> _YOUR INSTRUCTIONS_
List every line in the rows below that contains the word "студенти", matching case.

··· RECORDS TO USE

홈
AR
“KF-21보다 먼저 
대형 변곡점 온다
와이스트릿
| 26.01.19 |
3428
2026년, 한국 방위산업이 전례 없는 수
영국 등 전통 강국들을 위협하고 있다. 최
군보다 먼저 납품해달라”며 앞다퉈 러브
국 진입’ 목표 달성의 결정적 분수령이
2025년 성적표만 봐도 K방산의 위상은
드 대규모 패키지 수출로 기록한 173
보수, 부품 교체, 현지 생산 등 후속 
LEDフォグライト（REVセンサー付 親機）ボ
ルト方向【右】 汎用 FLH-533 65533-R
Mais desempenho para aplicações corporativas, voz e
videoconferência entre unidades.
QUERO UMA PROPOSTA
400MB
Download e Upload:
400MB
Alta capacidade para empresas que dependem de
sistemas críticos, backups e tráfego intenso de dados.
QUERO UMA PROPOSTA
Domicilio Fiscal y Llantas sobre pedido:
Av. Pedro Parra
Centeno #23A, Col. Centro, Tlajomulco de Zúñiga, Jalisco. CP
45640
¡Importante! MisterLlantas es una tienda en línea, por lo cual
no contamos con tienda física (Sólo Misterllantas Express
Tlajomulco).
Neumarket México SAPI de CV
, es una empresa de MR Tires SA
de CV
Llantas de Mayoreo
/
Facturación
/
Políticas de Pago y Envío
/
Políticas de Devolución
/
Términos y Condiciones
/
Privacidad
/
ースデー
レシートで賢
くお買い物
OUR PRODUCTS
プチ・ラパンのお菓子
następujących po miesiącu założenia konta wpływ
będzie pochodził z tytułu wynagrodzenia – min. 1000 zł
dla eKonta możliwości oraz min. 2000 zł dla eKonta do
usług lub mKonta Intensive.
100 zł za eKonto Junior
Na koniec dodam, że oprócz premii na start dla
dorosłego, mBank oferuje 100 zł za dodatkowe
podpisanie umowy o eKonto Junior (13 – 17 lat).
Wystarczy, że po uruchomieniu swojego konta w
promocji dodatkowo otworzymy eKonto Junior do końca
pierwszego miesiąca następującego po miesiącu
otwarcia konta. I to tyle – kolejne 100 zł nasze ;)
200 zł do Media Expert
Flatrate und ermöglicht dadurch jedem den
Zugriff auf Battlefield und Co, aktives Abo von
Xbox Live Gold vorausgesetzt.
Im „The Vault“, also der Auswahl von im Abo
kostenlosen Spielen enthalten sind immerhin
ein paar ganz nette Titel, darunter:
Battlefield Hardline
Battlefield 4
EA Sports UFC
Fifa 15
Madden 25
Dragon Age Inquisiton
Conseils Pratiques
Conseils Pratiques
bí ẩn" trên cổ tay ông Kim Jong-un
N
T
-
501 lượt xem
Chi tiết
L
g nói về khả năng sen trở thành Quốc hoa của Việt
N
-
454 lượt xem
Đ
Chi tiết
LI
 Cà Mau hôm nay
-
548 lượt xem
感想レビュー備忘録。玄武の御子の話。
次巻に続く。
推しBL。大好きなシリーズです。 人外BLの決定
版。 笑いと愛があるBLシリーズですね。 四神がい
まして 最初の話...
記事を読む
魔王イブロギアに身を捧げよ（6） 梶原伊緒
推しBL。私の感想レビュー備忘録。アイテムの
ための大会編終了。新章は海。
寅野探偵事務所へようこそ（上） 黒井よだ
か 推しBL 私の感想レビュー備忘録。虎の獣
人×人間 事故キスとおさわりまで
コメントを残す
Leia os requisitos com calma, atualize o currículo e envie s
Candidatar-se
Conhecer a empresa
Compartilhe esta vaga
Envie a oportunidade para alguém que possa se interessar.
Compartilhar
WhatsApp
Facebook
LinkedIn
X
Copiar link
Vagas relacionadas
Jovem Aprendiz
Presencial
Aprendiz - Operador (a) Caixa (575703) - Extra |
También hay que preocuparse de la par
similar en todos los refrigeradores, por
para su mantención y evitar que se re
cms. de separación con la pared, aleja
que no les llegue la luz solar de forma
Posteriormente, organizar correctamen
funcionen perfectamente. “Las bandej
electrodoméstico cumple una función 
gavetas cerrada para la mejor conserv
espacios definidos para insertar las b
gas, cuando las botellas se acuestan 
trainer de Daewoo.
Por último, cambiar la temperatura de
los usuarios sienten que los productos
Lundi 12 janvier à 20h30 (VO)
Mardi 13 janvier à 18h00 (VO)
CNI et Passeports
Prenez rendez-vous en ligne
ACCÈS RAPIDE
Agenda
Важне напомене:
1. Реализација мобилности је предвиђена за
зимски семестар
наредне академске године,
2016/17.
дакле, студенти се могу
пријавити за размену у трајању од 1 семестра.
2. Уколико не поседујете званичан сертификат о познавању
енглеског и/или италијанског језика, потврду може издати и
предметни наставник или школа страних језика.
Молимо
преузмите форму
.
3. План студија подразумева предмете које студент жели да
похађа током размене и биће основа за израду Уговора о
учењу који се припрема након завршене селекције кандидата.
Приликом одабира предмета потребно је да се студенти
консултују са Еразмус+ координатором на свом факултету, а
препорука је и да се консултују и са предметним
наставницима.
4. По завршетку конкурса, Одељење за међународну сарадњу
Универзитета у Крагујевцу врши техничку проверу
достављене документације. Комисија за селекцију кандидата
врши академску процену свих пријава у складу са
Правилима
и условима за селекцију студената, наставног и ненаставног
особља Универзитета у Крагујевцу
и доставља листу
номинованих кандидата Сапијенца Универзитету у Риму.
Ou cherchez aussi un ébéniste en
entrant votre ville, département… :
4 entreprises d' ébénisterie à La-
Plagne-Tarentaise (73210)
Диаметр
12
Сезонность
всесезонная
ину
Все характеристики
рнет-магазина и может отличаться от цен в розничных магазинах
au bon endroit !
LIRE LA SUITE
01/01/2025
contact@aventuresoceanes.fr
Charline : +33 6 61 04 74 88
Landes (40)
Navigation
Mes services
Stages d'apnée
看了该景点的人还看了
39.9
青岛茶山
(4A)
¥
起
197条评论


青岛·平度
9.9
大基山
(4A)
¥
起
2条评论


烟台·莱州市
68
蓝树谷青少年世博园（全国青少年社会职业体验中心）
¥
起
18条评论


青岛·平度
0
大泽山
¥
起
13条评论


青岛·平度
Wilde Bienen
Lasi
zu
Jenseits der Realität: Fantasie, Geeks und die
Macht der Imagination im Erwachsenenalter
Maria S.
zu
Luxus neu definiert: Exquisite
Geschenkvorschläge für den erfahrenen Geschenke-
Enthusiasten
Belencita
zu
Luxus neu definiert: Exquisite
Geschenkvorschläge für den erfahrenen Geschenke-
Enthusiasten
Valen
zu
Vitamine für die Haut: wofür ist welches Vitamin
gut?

······

> _SOLUTION FOR THIS EXERCISE_
дакле, студенти се могу
Приликом одабира предмета потребно је да се студенти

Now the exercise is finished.